Em Portugal, o Dia Mundial do Autismo ainda não é muito conhecido. E, para ser sincera, a condição médica também não. A verdade é que, à medida que nos aproximamos desse dia, o nosso coração vai ficando, bocadinho a bocadinho, mais apertado e acelerado. Temos de nos preparar emocionalmente para o que vem aí.
Ler isto pode ser estranho, uma vez que o dia foi implementado para o apoio e inclusão de autistas na sociedade. Mas, pela minha experiência, em grande parte dos locais, nós nem somos considerados. A desinformação está tão impregnada na sociedade (portuguesa e não só) que, chegando o dia, vejo mais informação antiquada e falsa do que esclarecimentos atualizados sobre o que o Autismo realmente é e as nossas necessidades.
Neste dia, costumo ver convites apenas a profissionais de saúde e pais para conversar sobre o Autismo, excluindo totalmente aqueles que podem comentar como é ser autista e como se sentem. Isto porque grande parte das pessoas pensa que o autista não tem capacidade cognitiva nem opinião sobre a sua própria condição, em sincronia com a velha ideia dos «seres no seu próprio mundo».
Aguardo a enxurrada de comentários e partilhas nas redes sociais a dizer que «esta doença…», quando o Autismo não é uma doença.

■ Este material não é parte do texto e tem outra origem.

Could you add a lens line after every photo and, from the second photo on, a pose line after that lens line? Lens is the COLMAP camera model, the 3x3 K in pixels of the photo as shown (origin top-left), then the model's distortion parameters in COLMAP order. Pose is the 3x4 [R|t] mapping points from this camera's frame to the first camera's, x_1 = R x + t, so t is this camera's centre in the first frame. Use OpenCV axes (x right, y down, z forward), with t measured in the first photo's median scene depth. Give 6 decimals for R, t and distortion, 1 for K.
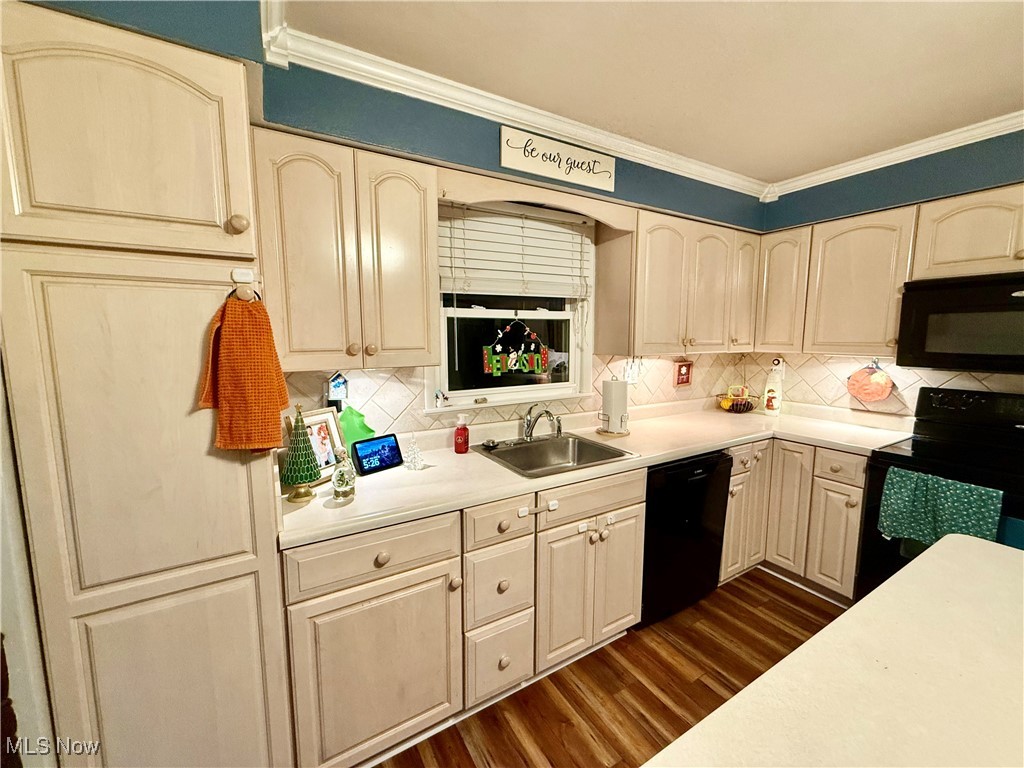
lens RADIAL K [[408.5, 0, 509.7], [0, 408.5, 382.2], [0, 0, 1]] dist [0.003488, 0.000463]
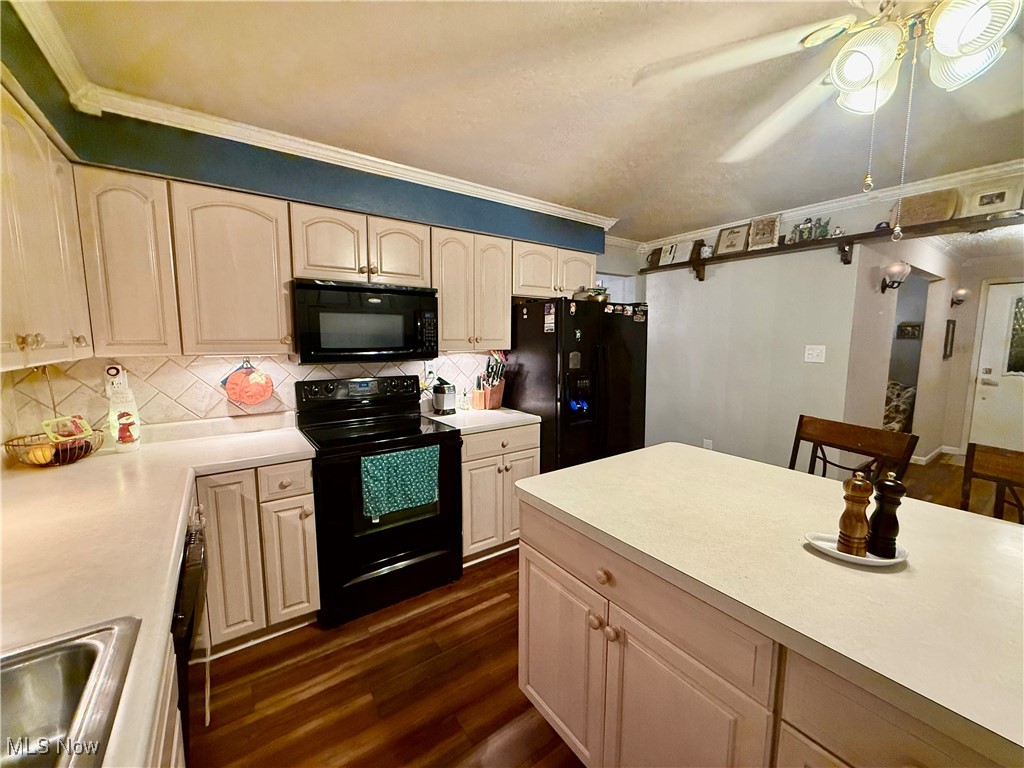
lens RADIAL K [[408.5, 0, 508.6], [0, 408.5, 382.1], [0, 0, 1]] dist [0.003488, 0.000463]
pose [[-0.081624, -0.111237, 0.990436, -0.084334], [0.110106, 0.986663, 0.119887, -0.055573], [-0.990563, 0.118839, -0.068287, 0.555636]]
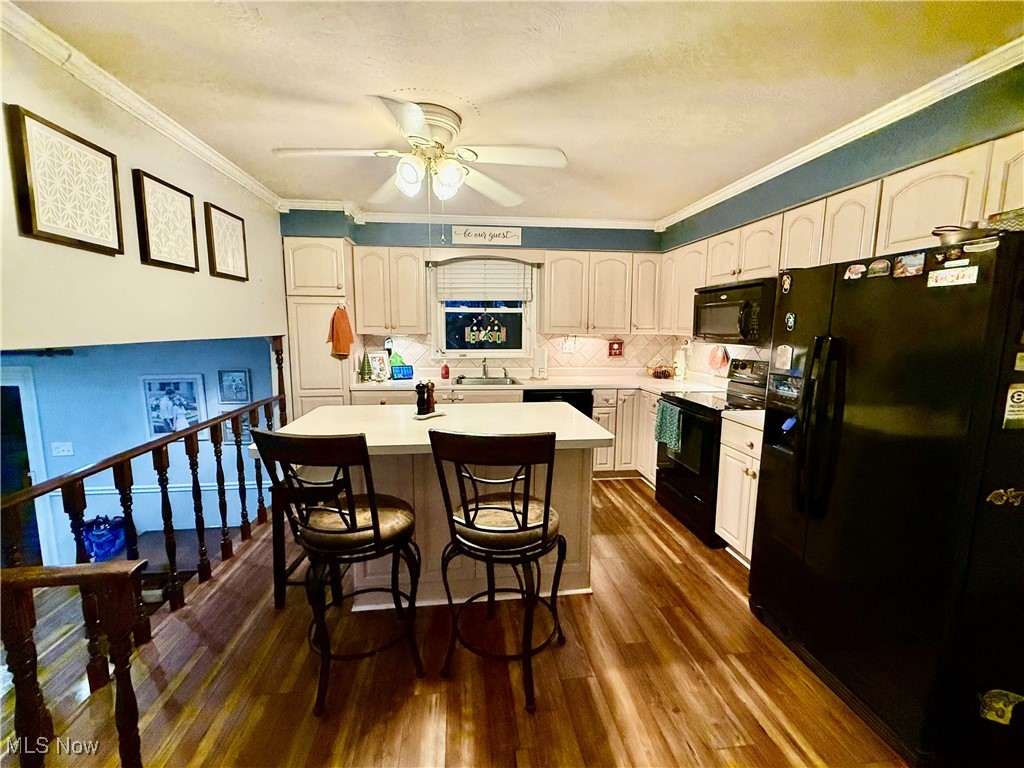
lens RADIAL K [[408.5, 0, 502.9], [0, 408.5, 379.6], [0, 0, 1]] dist [0.003488, 0.000463]
pose [[0.914901, 0.059631, -0.399249, 0.871391], [-0.052280, 0.998203, 0.029286, 0.092193], [0.400277, -0.005921, 0.916375, -0.687627]]
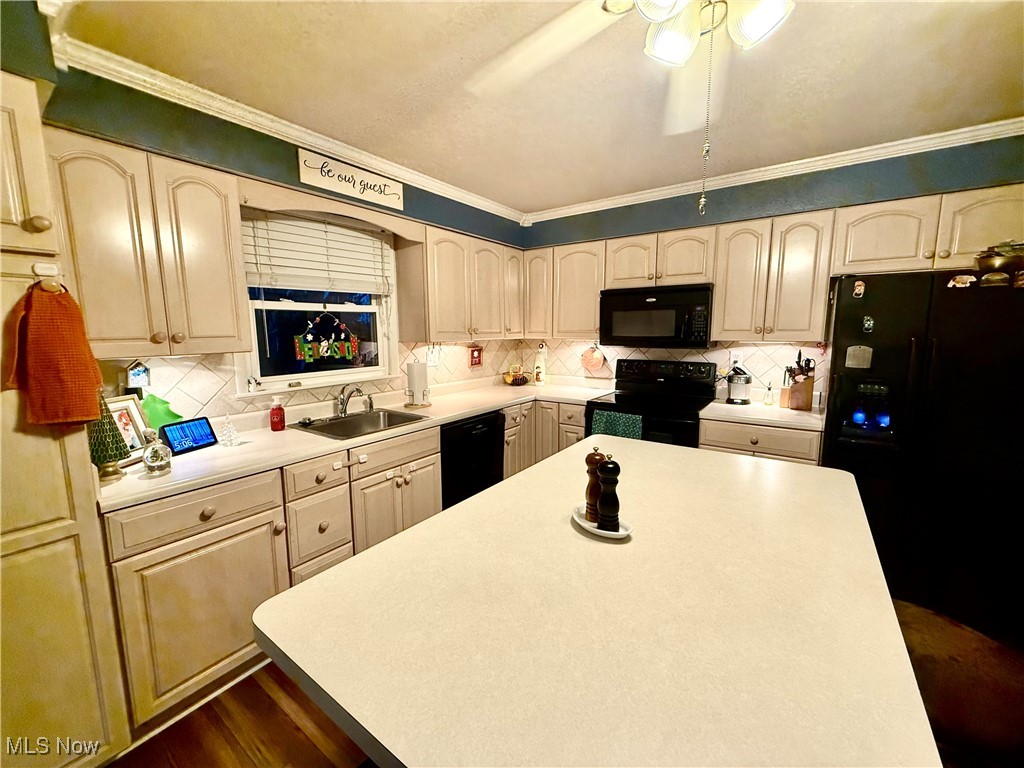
lens RADIAL K [[408.5, 0, 507.8], [0, 408.5, 382.3], [0, 0, 1]] dist [0.003488, 0.000463]
pose [[0.917295, -0.057143, 0.394088, 0.023020], [0.051084, 0.998360, 0.025856, 0.039640], [-0.394919, -0.003586, 0.918709, -0.252779]]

Aguardo as informações perpetuadas nos anos 60 do século passado por pessoas não autistas que dizem que precisamos de uma cura, que é uma epidemia ou que somos uma tragédia na vida de alguém.
Esta semana fiz um pedido aos organizadores de uma palestra em que apenas convidaram um pai: para a próxima vez convidem um autista. Tornaram-se rapidamente defensivos e responderam-me que aquela pessoa «lida»
com a «patologia» — autismo não é doença. «Lidar», na infopédia, tem como sinónimos «combater» ou «batalhar», pelo que a resposta que recebi implica até a admissão de verem o Autismo como um esforço e um empecilho.
Este silenciamento e invalidação da nossa própria experiência não só nos magoa e mantém afastados da sociedade, como nos mata. É comum inventarem novas «curas» para o Autismo, sendo algumas ainda utilizadas hoje: dar a beber a crianças autistas lixívia ou saliva de cães com raiva, administrar choques elétricos ou fazer castrações químicas. Estas situações são universalmente consideradas um ataque aos direitos humanos. Mas, quando são enquadradas como «tentativa de cura» e «é pior do que se não tentarmos», são aceites e perpetuadas — sendo que todas elas ainda acontecem em 2021.
O Autismo é uma condição de neurodesenvolvimento, ou seja, o nosso cérebro desenvolve-se de forma diferente, o que afeta a nossa comunicação e socialização, assim como a perceção sensorial. Algumas deficiências podem não ser doenças, e algumas doenças podem não ser deficiências. No caso do Autismo, é uma deficiência pela falta de acessibilidade a uma sociedade não desenhada para nós, mas não é uma doença, como sublinham muitas das autoridades de saúde a nível mundial, de que é exemplo o National Health Service, no Reino Unido.
Acima de tudo, o Dia Mundial do Autismo tem sido uma data para as pessoas desejarem um «Feliz Dia» online, num ativismo performativo, e, 24 horas depois, se esquecerem de que existimos, deixando-nos sozinhos a combater as atrocidades que ainda são feitas aos autistas atualmente.
Eu gostava de que este dia fosse diferente. Quem ler isto, por favor, pesquise como pode integrar autistas na sua empresa, como a Google está a fazer; tente fazer amizade com pessoas autistas e conviver com elas; procure saber como a nossa perceção sensorial funciona; veja como tornar a sua loja mais amigável para os autistas; aceite-nos por quem somos, em vez de nos tentar normalizar; evite espalhar desinformação e partilhe experiências de autistas. Se quiser convidar um especialista, está no seu direito. Mas convide também um autista e traga-o para o diálogo.
Acima de tudo, lembre-se de que «Nothing About Us Without Us», isto é, «Nada Sobre Nós Sem Nós». Não nos excluam das nossas próprias histórias.
Agradeço, por fim, a quem este ano nos incluiu.
Vamos tornar o Dia Mundial da Consciencialização do Autismo no Dia da Aceitação e Inclusão do Autismo. Mais do que ter consciência de que existimos, precisamos de ser aceites e incluídos.